Brano scelto.
_ _ _ _ _
In occasione del centenario dello scoppio della Grande Guerra sono decine i volumi apparsi nelle librerie per celebrare degnamente questa importante ricorrenza storica e storiografica. Tra i tanti, si è scelto qui di seguito di prendere in considerazione un lavoro senz’altro non troppo noto, curato da Daniele Menozzi, Giovanna Procacci e Simonetta Soldani. Si tratta di una miscellanea di saggi uscita nel 2010 per Unicopli e intitolata Un paese in guerra. La mobilitazione civile in Italia (1914-1918): in tutto quindici contributi, tra i quali indubbiamente significativo è quello, a firma di Laura Guidi, di cui si occupa il presente articolo, ovvero «Maledetto chi parla di pace...». La Grande Guerra sulle pagine di una rivista per l’infanzia.
Il saggio analizza la propaganda di guerra rivolta ai ragazzi attraverso lo studio di una singola rivista, uscita dal 1900 al 1920, intitolata «La Domenica dei fanciulli». Il punto di partenza dell’indagine è bene illustrato dall’autrice: «Il nazionalismo del primo Novecento, destinato a culminare nel primo conflitto mondiale, generò una pedagogia volta a manipolare l’immaginario, i comportamenti, i giochi e l’intero processo di formazione di bambini e bambine allo scopo di farne le cellule precoci e malleabili di progetti nazionali di potenza ed espansione territoriale, sorretti da un pervasivo militarismo e dalla valorizzazione della guerra come condizione sana e normale intorno a cui far ruotare l’intera vita sociale».
Con l’entrata in guerra dell’Italia (ma anche, in un primo momento e in forme differenti, durante il conflitto coloniale in Libia), la vera priorità nell’educazione militaresca dei giovani divenne la costruzione propagandistica di un nemico che legittimasse e rendesse comprensibile la decisione di mandare migliaia di uomini al fronte. Non si trattava però di un nemico qualsiasi, bensì di un nemico assoluto, per sua stessa natura mostruoso e inconciliabile con la comunità – idealizzata – del popolo italiano. Solo veicolando questo genere di messaggi si poteva infatti sperare che i bambini “elaborassero” l’idea di un conflitto che metteva in serio pericolo (quando non stroncava) la vita dei loro padri spediti nelle trincee. In sostanza, se si imbracciava il fucile, era per respingere il “barbaro” che ancora occupava territori che – secondo giustizia – sarebbero spettati all’Italia.
_ _ _ _ _
Righe fornite.
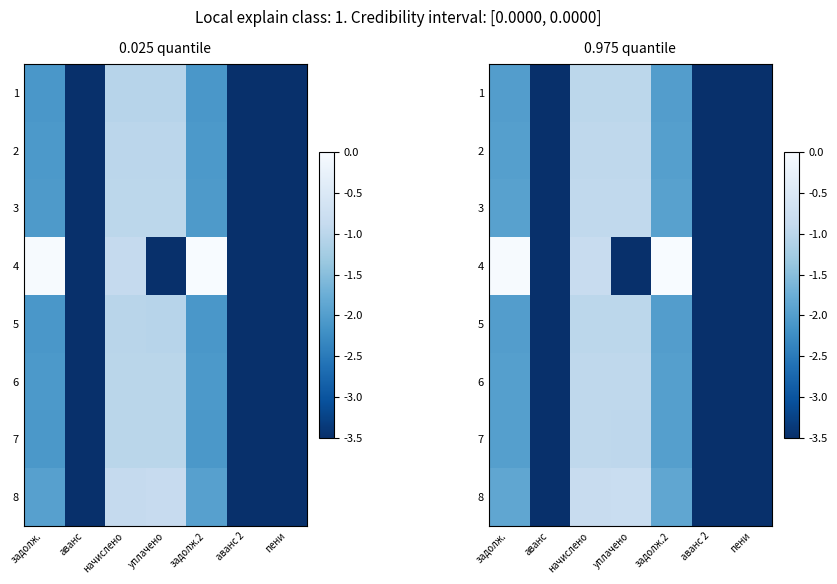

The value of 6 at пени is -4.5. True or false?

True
_ _ _ _ _
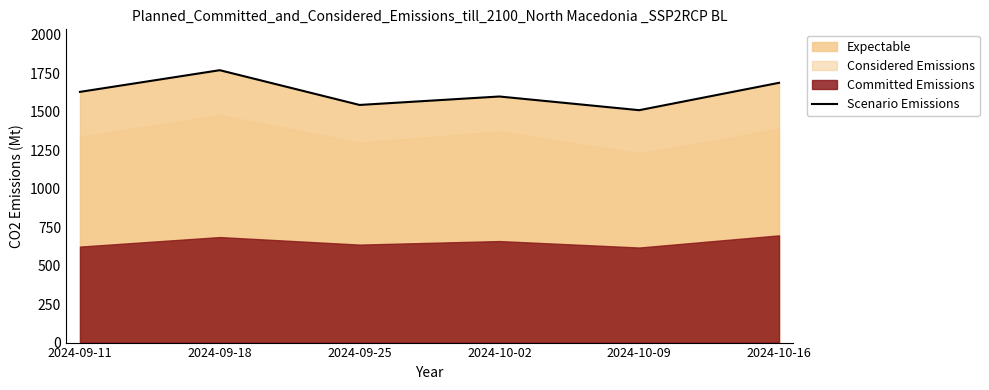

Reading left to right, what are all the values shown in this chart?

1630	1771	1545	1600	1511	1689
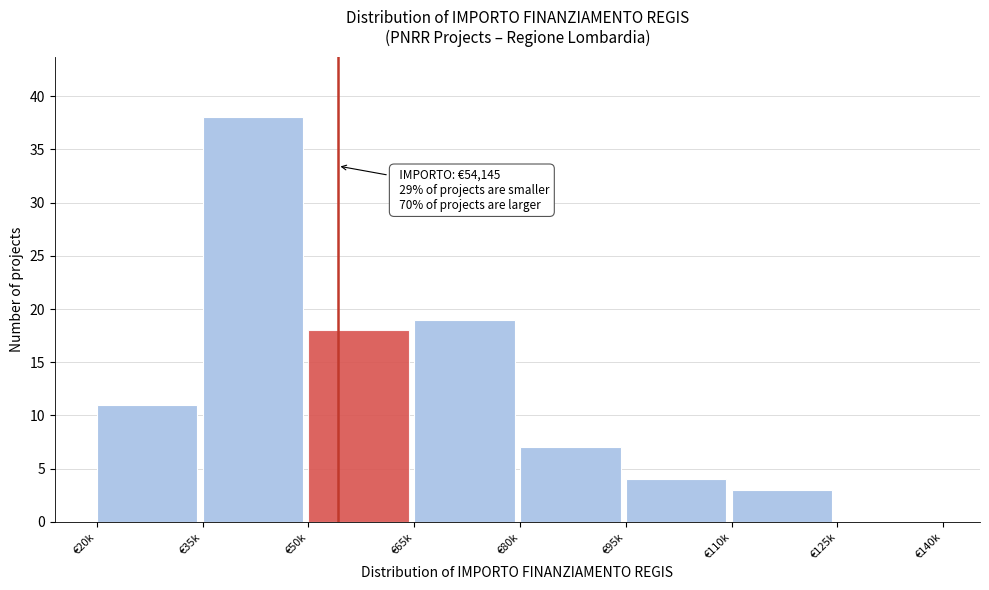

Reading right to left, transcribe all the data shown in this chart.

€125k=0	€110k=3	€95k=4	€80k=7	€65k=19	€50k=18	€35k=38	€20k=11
_ _ _ _ _
Compito 1.
Rispondi per favore a queste domande sul brano sulla Grande Guerra:
(a) In che anno e per quale editore è uscita la miscellanea Un paese in guerra?
(b) Quanti contributi raccoglie la miscellanea?
(c) In quali anni è uscita la rivista «La Domenica dei fanciulli»?
Compito 2.
Scrivi la parte successiva del brano sulla Grande Guerra, riprendendo subito dopo la sua ultima frase.

Risposta 1.
(a) Nel 2010, per Unicopli.
(b) Quindici.
(c) Dal 1900 al 1920.

Risposta 2.
In questo contesto, «La Domenica dei fanciulli» offre una preziosa testimonianza del drastico cambiamento che, in coincidenza con lo scoppio della guerra, interessò messaggi e immagini destinati all’educazione dei giovani. Il mondo protetto (tipicamente borghese) dell’infanzia, nel quale dovevano prevalere valori quali la fratellanza, il rispetto dei ruoli e soprattutto – si pensi anche a Cuore di De Amicis – la solidarietà (del ricco verso il povero, del sano verso l’invalido, e via dicendo), cedette il passo ad una realtà in cui venivano esaltati principalmente l’eroismo, il coraggio e il sacrificio, e dalla quale – come anticipato – emergeva minaccioso lo spettro del nemico. Un nemico – scrive Laura Guidi – presente in ogni pagina, in ogni racconto o poesia, tanto che è lecito affermare che «il mondo rappresentato dalla rivista è, dall’ingresso dell’Italia in guerra, dominato dalla sua presenza e dal dovere non solo di combatterlo, ma di odiarlo».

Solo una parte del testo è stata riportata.